Although voters across the country are weighing issues ranging from the economy to health care to immigration as they ponder their 2008 election choices, the war on terror remains the most pressing reality for Judea Pearl.
Pearl, a professor of computer science at the University of California, Los Angeles, and the father of slain reporter Daniel Pearl, addressed an audience of about 50 in the Branford College common room Tuesday in a talk titled “Confronting the Ideology of Terror.”
In a thick accent, Pearl discussed how his experiences with his son — who, as the South Asia bureau chief for the Wall Street Journal, was murdered by Islamic militants in Karachi, Pakistan, in 2002 — have informed his efforts to combat hatred and violence through fostering collaboration between different cultures around the world. Attendees, who were mostly middle-aged or elderly, were a mix of students, residents from in and around New Haven and University affiliates.
Pearl opened his presentation by sharing his son Daniel’s final words, which were videotaped by his murderers.
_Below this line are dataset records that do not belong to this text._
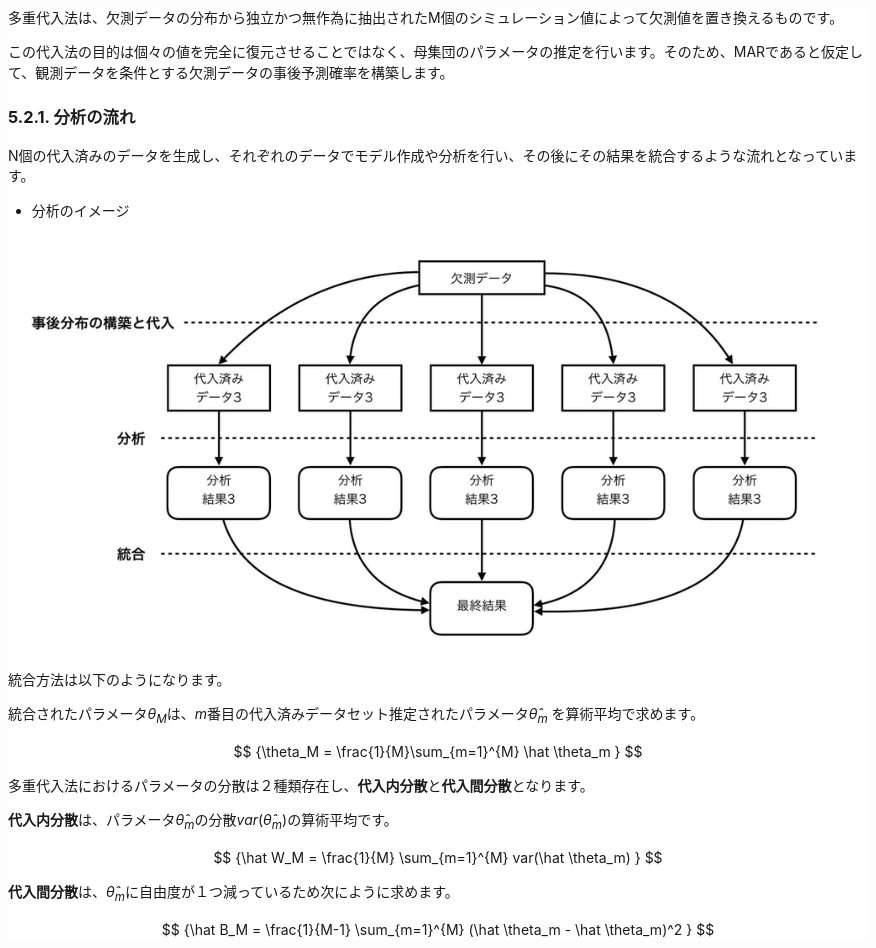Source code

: 多重代入法は、欠測データの分布から独立かつ無作為に抽出されたM個のシミュレーション値によって欠測値を置き換えるものです。

この代入法の目的は個々の値を完全に復元させることではなく、母集団のパラメータの推定を行います。そのため、MARであると仮定して、観測データを条件とする欠測データの事後予測確率を構築します。

### 5.2.1. 分析の流れ

N個の代入済みのデータを生成し、それぞれのデータでモデル作成や分析を行い、その後にその結果を統合するような流れとなっています。

- 分析のイメージ

![Multi-substitution-method](img/1_missing-data/Multi-substitution-method.png)

統合方法は以下のようになります。

統合されたパラメータ$\theta_M$は、$m$番目の代入済みデータセット推定されたパラメータ$\hat\theta_m$
を算術平均で求めます。

$$
{\theta_M = \frac{1}{M}\sum_{m=1}^{M} \hat \theta_m
}
$$

多重代入法におけるパラメータの分散は２種類存在し、**代入内分散**と**代入間分散**となります。

**代入内分散**は、パラメータ$\hat\theta_m$の分散$var(\hat \theta_m)$の算術平均です。

$$
{\hat W_M = \frac{1}{M} \sum_{m=1}^{M} var(\hat \theta_m)
}
$$

**代入間分散**は、$\hat \theta_m$に自由度が１つ減っているため次にように求めます。

$$
{\hat B_M = \frac{1}{M-1} \sum_{m=1}^{M} (\hat \theta_m - \hat \theta_m)^2
}
$$
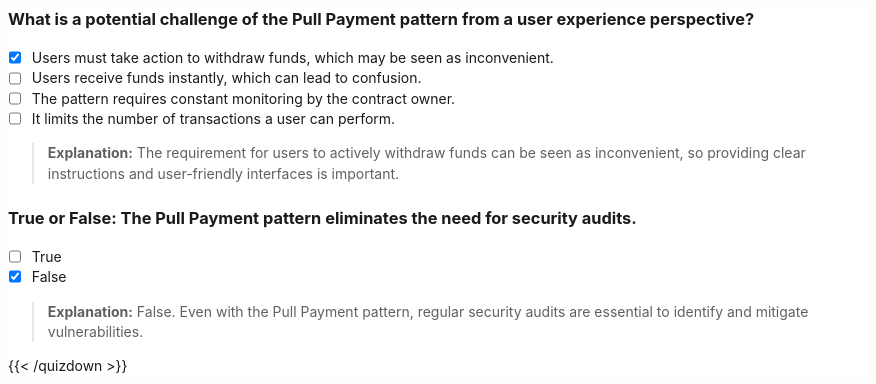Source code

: ### What is a potential challenge of the Pull Payment pattern from a user experience perspective?

- [x] Users must take action to withdraw funds, which may be seen as inconvenient.
- [ ] Users receive funds instantly, which can lead to confusion.
- [ ] The pattern requires constant monitoring by the contract owner.
- [ ] It limits the number of transactions a user can perform.

> **Explanation:** The requirement for users to actively withdraw funds can be seen as inconvenient, so providing clear instructions and user-friendly interfaces is important.

### True or False: The Pull Payment pattern eliminates the need for security audits.

- [ ] True
- [x] False

> **Explanation:** False. Even with the Pull Payment pattern, regular security audits are essential to identify and mitigate vulnerabilities.

{{< /quizdown >}}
In the tape, the reporter identified himself and his family as Jews, and then made reference to a street named for his grandfather in a city in Israel.
Calling this final statement a “majestic poem,” Judea Pearl said he interpreted it as an indication of his son’s identification with his Jewish heritage as well as his son’s way of demonstrating his ability to speak freely to his family, his captors and the free world.
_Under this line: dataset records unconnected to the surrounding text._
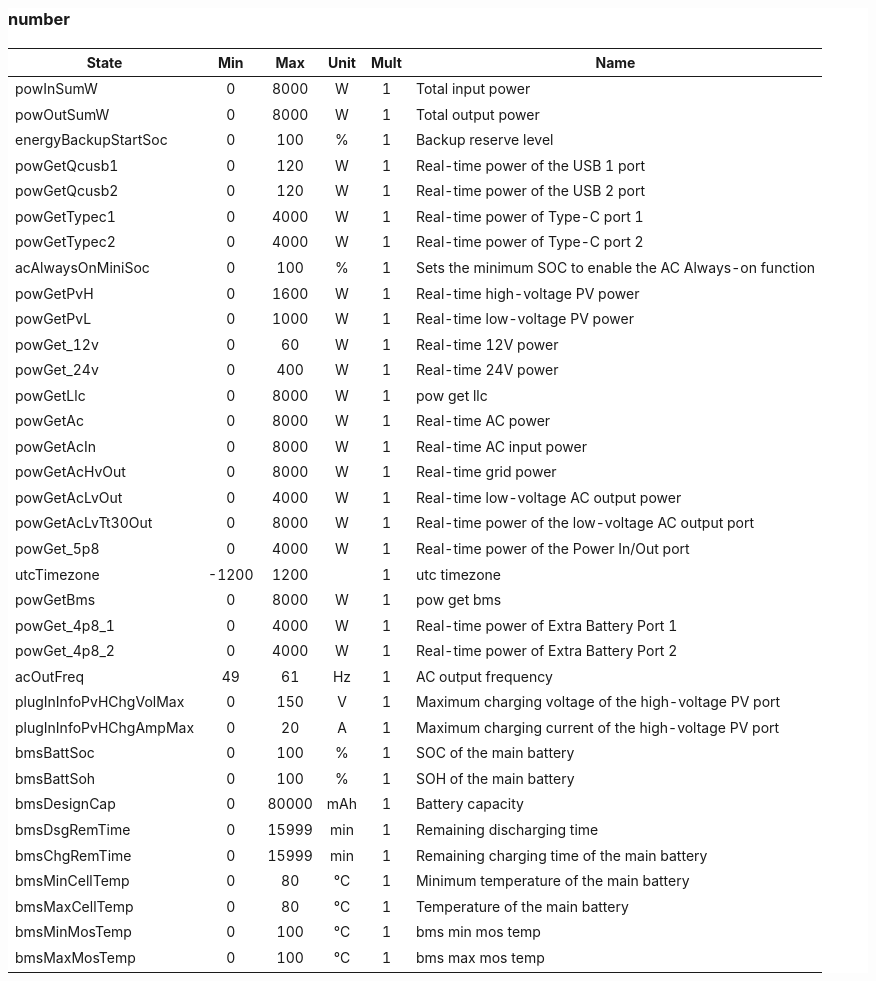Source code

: ### number
| State  |      Min     |      Max     |  Unit |  Mult |  Name |
|----------|:-------------:|:-------------:|:------:|:-----:|-----|
|powInSumW|0 | 8000 | W | 1 |  Total input power |
|powOutSumW|0 | 8000 | W | 1 |  Total output power |
|energyBackupStartSoc|0 | 100 | % | 1 |  Backup reserve level |
|powGetQcusb1|0 | 120 | W | 1 |  Real-time power of the USB 1 port |
|powGetQcusb2|0 | 120 | W | 1 |  Real-time power of the USB 2 port |
|powGetTypec1|0 | 4000 | W | 1 |  Real-time power of Type-C port 1 |
|powGetTypec2|0 | 4000 | W | 1 |  Real-time power of Type-C port 2 |
|acAlwaysOnMiniSoc|0 | 100 | % | 1 |  Sets the minimum SOC to enable the AC Always-on function |
|powGetPvH|0 | 1600 | W | 1 |  Real-time high-voltage PV power |
|powGetPvL|0 | 1000 | W | 1 |  Real-time low-voltage PV power |
|powGet_12v|0 | 60 | W | 1 |  Real-time 12V power |
|powGet_24v|0 | 400 | W | 1 |  Real-time 24V power |
|powGetLlc|0 | 8000 | W | 1 |  pow get llc |
|powGetAc|0 | 8000 | W | 1 |  Real-time AC power |
|powGetAcIn|0 | 8000 | W | 1 |  Real-time AC input power |
|powGetAcHvOut|0 | 8000 | W | 1 |  Real-time grid power |
|powGetAcLvOut|0 | 4000 | W | 1 |  Real-time low-voltage AC output power |
|powGetAcLvTt30Out|0 | 8000 | W | 1 |  Real-time power of the low-voltage AC output port |
|powGet_5p8|0 | 4000 | W | 1 |  Real-time power of the Power In/Out port |
|utcTimezone|-1200 | 1200 |  | 1 |  utc timezone |
|powGetBms|0 | 8000 | W | 1 |  pow get bms |
|powGet_4p8_1|0 | 4000 | W | 1 |  Real-time power of Extra Battery Port 1 |
|powGet_4p8_2|0 | 4000 | W | 1 |  Real-time power of Extra Battery Port 2 |
|acOutFreq|49 | 61 | Hz | 1 |  AC output frequency |
|plugInInfoPvHChgVolMax|0 | 150 | V | 1 |  Maximum charging voltage of the high-voltage PV port |
|plugInInfoPvHChgAmpMax|0 | 20 | A | 1 |  Maximum charging current of the high-voltage PV port |
|bmsBattSoc|0 | 100 | % | 1 |  SOC of the main battery |
|bmsBattSoh|0 | 100 | % | 1 |  SOH of the main battery |
|bmsDesignCap|0 | 80000 | mAh | 1 |  Battery capacity |
|bmsDsgRemTime|0 | 15999 | min | 1 |  Remaining discharging time |
|bmsChgRemTime|0 | 15999 | min | 1 |  Remaining charging time of the main battery |
|bmsMinCellTemp|0 | 80 | °C | 1 |  Minimum temperature of the main battery |
|bmsMaxCellTemp|0 | 80 | °C | 1 |  Temperature of the main battery |
|bmsMinMosTemp|0 | 100 | °C | 1 |  bms min mos temp |
|bmsMaxMosTemp|0 | 100 | °C | 1 |  bms max mos temp |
Pearl went on to discuss the Daniel Pearl Foundation, which he helped to establish in 2002 in response to his son’s death in order to “help contain the tsunami of hate that has swept our planet.”
“Hatred killed our son, and hatred we should fight for the rest of our lives with vengeance and tenacity,” Pearl, the president of the foundation, said.
But the goal of the foundation, he said, is to use goodwill, rather than force, to promote understanding and reconciliation.
A number of the foundation’s initiatives aim to foster understanding between different cultures through journalism and music — two of Daniel Pearl’s favorite activities. Through one of the foundation’s programs, Muslim journalists are invited to intern at U.S. newspapers, Pearl said, in order to give them the experience of participating in a free press and producing objective reporting — opportunities he said are hard to come by in much of the Muslim world.
The foundation’s other projects include a journalism program for high-school students around the world, Daniel Pearl World Music Days and an ongoing lecture series addressing Muslim-Jewish relations given by Judea Pearl and Akbar Ahmed, a professor of Islamic studies at American University.
Turning to the title of his talk, Pearl identified terror as the “targeting and killing of innocent, unarmed civilians” for the purpose of communicating a political message. He said the motivation to commit acts of terrorism often comes from religion — a force that can be both positive and dangerous.
One of the largest culprits in the spread of terrorism, Pearl said, is Al Jazeera, the Arabic television network, which reaches an audience of millions of people worldwide. Pearl said that by neglecting to censure terrorists, the network implicitly supports them, “creating a generation of Arabs that are full with combustible anger, humiliated and ready to explode.”
Pearl said Al Jazeera has inculcated into its audience a worldview in which the United States is portrayed as a villain. Members of the Western world should reach out in dialogue with Muslims to encourage understanding rather than ignorance, he recommended.
“Communication and education is the only way to overcome that ignorance,” he said.
Interviewed audience members said they were both interested in and impressed with Pearl’s discussion of terrorism and the ways in which his foundation seeks to combat it.
David Papermaster, a former professor of pathology at Yale and a current professor of neurology at the University of Connecticut, said he has been friends with Pearl for 30 years. Papermaster said he thinks the dangers of terrorism should be of great concern to Americans who want to ensure a safe future for their children.
“I’m terribly concerned with the issues [Pearl] identified,” Papermaster said, referring to the use of “anti-Western propaganda that justifies killing innocent people.”
Naina Saligram ’11, one of only a handful of students present, said she came to the event after seeing the 2007 film “A Mighty Heart,” which tells the story of Daniel Pearl’s life and death. Saligram, who like Daniel Pearl enjoys writing and music, said Pearl’s bold testament to his son was both tragic and inspiring.
“I didn’t expect him to be so adamant or outspoken,” she said.
Audience member Bruce Altman, a fellow of Branford College, said he was profoundly impressed by Pearl’s ability to turn the painful death of his son into an opportunity to work for positive change.
Several copies of the book “I Am Jewish,” an anthology of reflections on Daniel Pearl’s last words for which Judea Pearl was a co-editor, were handed out to attendants at the Tea.